## Exercise instructions
Your output should be the lines below from the one holding "Image 1: Row" through the one holding "Image 3: 3.6", transcribed exactly, with no pictures.

## Data excerpts

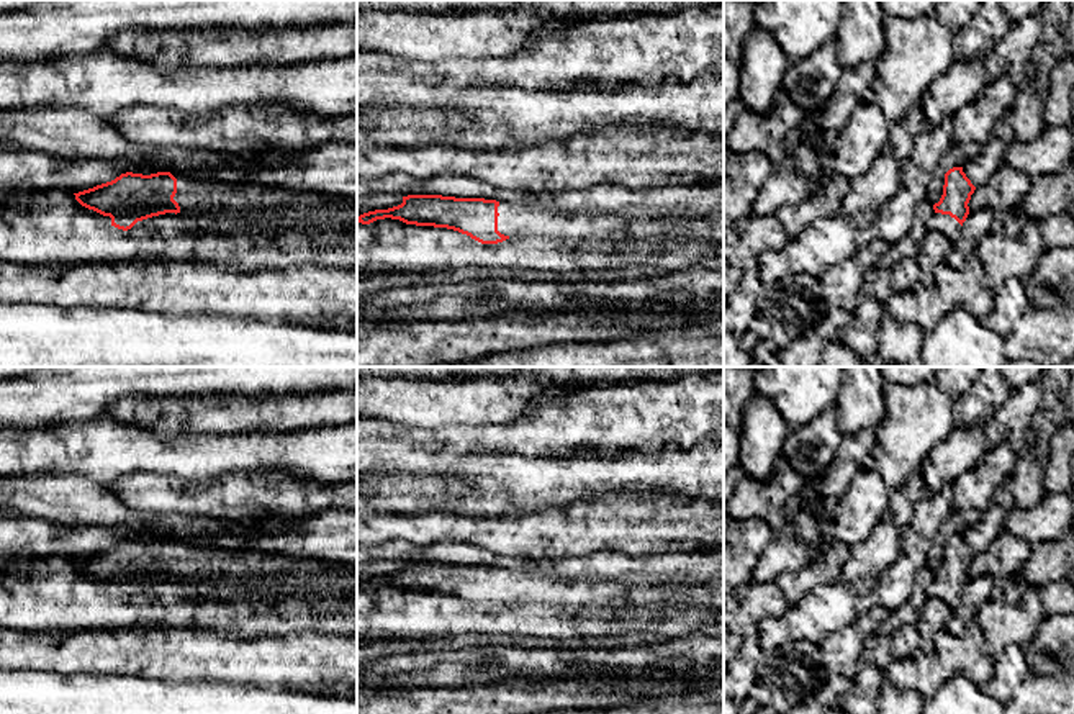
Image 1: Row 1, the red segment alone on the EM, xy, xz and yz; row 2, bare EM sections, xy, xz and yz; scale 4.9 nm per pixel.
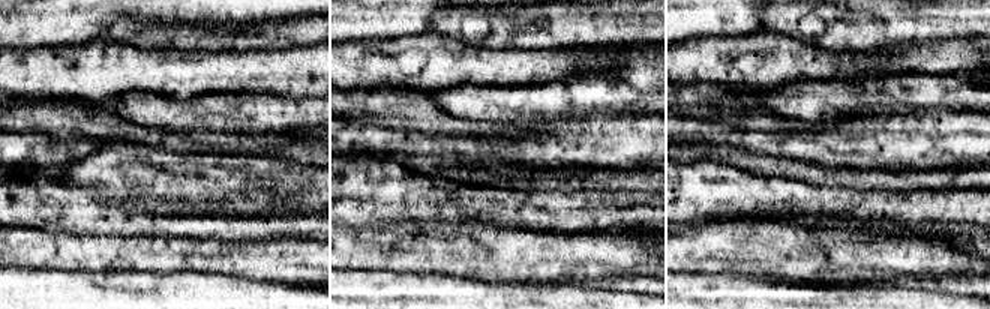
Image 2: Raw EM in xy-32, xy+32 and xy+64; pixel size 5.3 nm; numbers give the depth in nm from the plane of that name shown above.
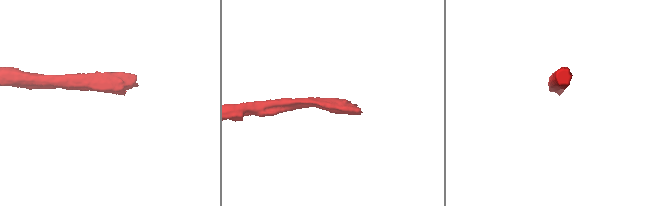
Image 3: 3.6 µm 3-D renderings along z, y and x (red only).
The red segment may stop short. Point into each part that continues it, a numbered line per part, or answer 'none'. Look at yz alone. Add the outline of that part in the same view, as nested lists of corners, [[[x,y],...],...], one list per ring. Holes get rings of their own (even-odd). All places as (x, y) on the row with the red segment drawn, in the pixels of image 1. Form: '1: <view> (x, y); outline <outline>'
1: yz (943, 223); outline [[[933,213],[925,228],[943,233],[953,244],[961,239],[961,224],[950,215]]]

* * *

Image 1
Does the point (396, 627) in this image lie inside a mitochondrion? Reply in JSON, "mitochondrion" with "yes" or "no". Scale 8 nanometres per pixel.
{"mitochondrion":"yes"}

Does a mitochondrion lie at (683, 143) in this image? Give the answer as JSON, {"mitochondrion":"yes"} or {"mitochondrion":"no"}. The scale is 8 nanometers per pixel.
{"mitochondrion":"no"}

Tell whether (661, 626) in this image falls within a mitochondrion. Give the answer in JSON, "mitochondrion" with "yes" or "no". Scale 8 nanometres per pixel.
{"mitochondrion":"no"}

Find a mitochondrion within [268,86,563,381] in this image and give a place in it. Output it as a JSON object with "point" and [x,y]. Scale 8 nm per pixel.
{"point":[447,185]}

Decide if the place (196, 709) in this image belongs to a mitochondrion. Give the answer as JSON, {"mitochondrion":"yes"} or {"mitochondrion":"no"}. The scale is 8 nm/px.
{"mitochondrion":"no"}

## Result for this exercise
Image 1: Row 1, the red segment alone on the EM, xy, xz and yz; row 2, bare EM sections, xy, xz and yz; scale 4.9 nm per pixel.
Image 2: Raw EM in xy-32, xy+32 and xy+64; pixel size 5.3 nm; numbers give the depth in nm from the plane of that name shown above.
Image 3: 3.6 µm 3-D renderings along z, y and x (red only).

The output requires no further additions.